* **What the task asks**
Put this sentence from the article on fireblight in pears into Spanish: "The insects don't seem to like laying eggs on this oily surface."

* **Source document**
Gardening Articles: Edibles :: Fruit & Nut Trees
Fireblight Disease on Pears (page 2 of 2)
by National Gardening Association Editors
Control Pests Too
Control aphids and pear psylla to prevent them from spreading the disease. The chief pest of pear trees in eastern and western (but not central) United States is the pear psylla. This reddish- brown insect rapidly develops resistance to chemical controls; it causes significant damage by spreading pear decline and fire blight and sucking out the plant sap. The insects emit a sticky substance called honeydew on which a black fungus grows. Yellow jackets may congregate around the black fungus, indicating pest activity. Control adults with dormant oil spray in the fall when they are most susceptible. A fall spraying is better than a spring spray because it will not affect many of the beneficial insects that are present in the trees in very early spring. If necessary use a dormant oil spray in the spring to inhibit egg-laying and to kill any active adults present. The adults begin to lay eggs when the temperature gets up to 70° F, sometimes at slightly lower temperatures on a sunny day with no wind. You will have to use a 10-power magnifying glass to see the little yellow eggs at the base of the bud scales. As soon as you find any eggs, the first oil spray should go on. Spray again 7 days later. The insects don't seem to like laying eggs on this oily surface. Be sure to cover the tree thoroughly - until it's dripping. During the growing season use an insecticidal soap spray to keep pear psylla activity down.

* **Information**
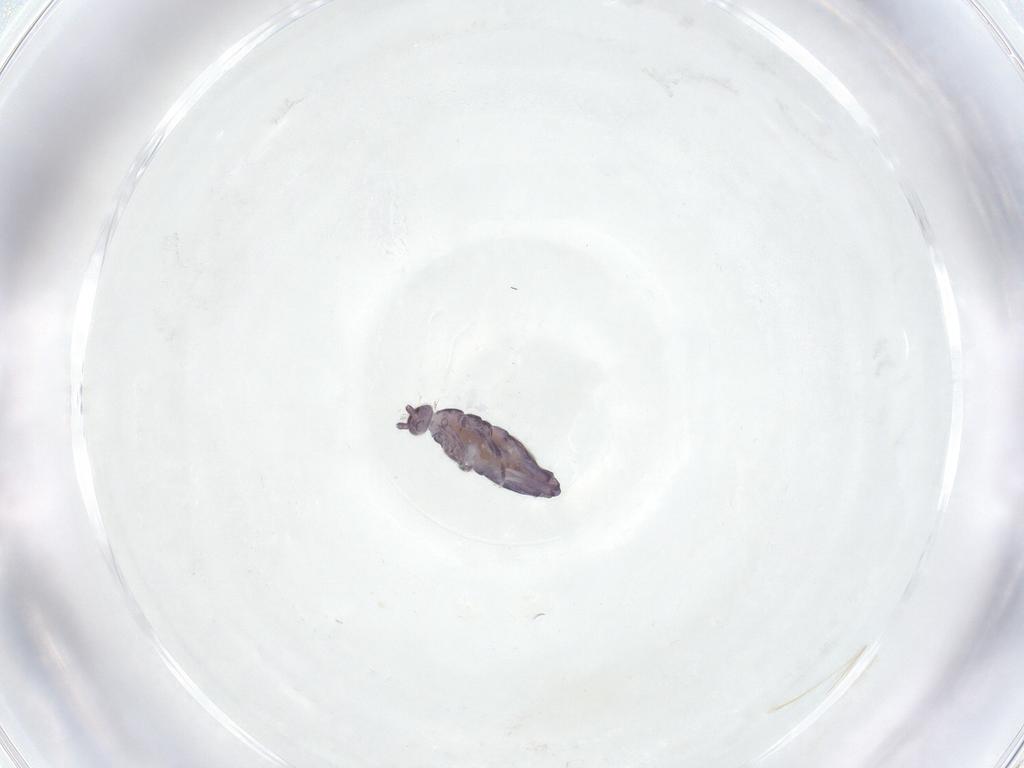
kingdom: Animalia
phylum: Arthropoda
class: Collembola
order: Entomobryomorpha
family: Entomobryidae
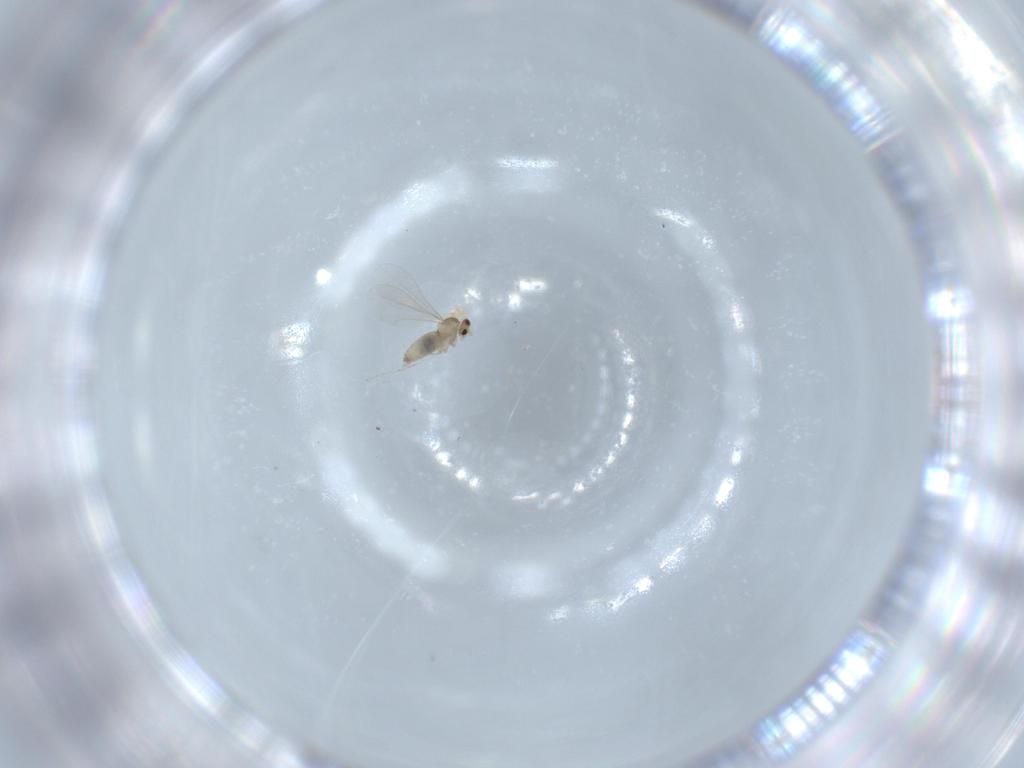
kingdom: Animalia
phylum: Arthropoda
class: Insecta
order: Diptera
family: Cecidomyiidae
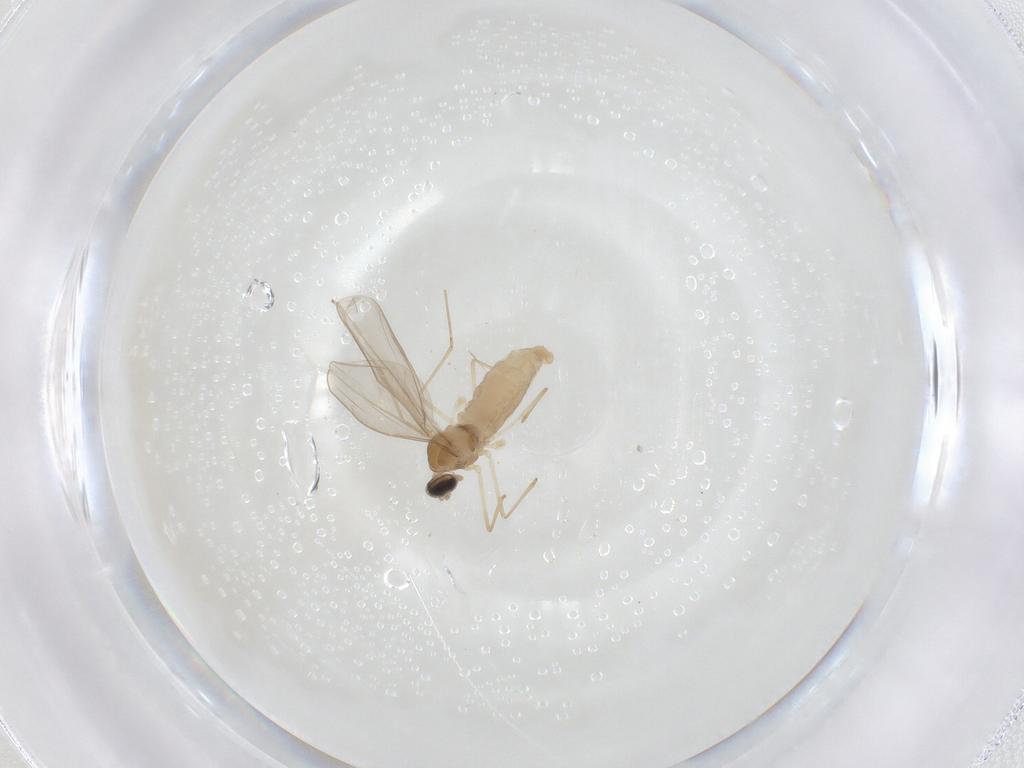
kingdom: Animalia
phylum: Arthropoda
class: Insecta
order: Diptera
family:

* **Solution to this problem**
A los insectos no parece gustarles poner huevos sobre esta superficie aceitosa.